The Ancient City of Corinth
My trip began in Athens, but since I had been there just the year before, I chose Viking’s excursion to the Corinth Canal and the ancient city of Corinth, an hour and a half from the ship’s dock, instead of a tour of Athens. I had no idea what the Canal of Corinth might be and was amazed by the narrow channel with sheer walls 300 feet high on either side of an 80-foot-wide channel dug through the Isthmus of Corinth.For centuries, even in the time of the ancients, our guide told the group, it had been a dream to connect the two seas to create a shortcut for goods and commerce instead of sailing around the Peloponnese peninsula. For various reasons, it was thwarted, one being that it would bring down the wrath of the gods for disturbing the land. If Zeus had wanted the seas connected, he would have done it.
Another argument was that such meddling would anger Poseidon, whose massive temple stands high above the Aegean Sea about 87 miles away. Finally, thousands of years later, in 1893, the canal was built. However, as ships became larger, it wasn’t useful. Today, it is mostly recreational craft that use it. Still, it is stunning to stand on the bridge that crosses it, looking down on the bright blue thread connecting the Aegean and the Ionian seas.
Unlike the ruins of Athens, which are part of the modern city, the ruins of once-mighty Corinth, rivaling Athens itself in wealth and power, stand alone, abandoned when the modern city was rebuilt miles away after the earthquake of 1858.
In Alexander’s Footsteps
Thessaloniki is the capital of Macedonia, the Greek province that was home to both Jason of the Golden Fleece and Alexander the Great. The city was founded by one of Alexander’s generals, who named it for his wife, Alexander’s half-sister. In his honor, the city has erected a huge bronze statue of Alexander, sword aloft and astride a massive horse in the lush park that runs along the waterside esplanade. As I stood next to the statue, it was possible to feel the force of the young man who built an empire stretching from Greece to Egypt and deep into Asia Minor.
On the Roman Road to Turkey
One of the highlights of my Greek odyssey was actually in Turkey, walking down the Marble Road of Ephesus, the main throughway of this once Greek and then Roman city. The road, made of marble slabs laid by Romans, is bordered on both sides by remnants of marble columns, statues, mosaic floors, and bits of walls and buildings.

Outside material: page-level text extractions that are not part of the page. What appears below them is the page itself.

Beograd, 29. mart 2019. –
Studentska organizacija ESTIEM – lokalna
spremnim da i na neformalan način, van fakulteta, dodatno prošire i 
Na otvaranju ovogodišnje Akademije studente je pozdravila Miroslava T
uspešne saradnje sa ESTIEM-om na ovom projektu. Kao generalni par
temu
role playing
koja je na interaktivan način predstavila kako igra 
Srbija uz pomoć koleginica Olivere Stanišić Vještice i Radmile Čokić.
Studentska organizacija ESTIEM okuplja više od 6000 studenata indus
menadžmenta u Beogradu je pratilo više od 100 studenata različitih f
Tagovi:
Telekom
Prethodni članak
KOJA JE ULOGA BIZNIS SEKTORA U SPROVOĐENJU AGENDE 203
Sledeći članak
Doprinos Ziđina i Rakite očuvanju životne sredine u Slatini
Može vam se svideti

With the Aegean in the far distance, framed by the massive facade of the Celsus Library, the experience of the city was surreal. As we walked, our guide pointed out various highlights, including a bathhouse for men only, an agora, and the remains of the tomb of Arsinoe IV, the half-sister of Queen Cleopatra. He finished by saying that archaeologists have just recently discovered that it was not her tomb after all.
With these stories and others, told amid the ruins, the ancient city became increasingly alive for me. The site is so extensive and so well-preserved that it was easy to imagine the daily life of Ephesus and the ships that sailed from here when the city was a major Mediterranean port of early empires.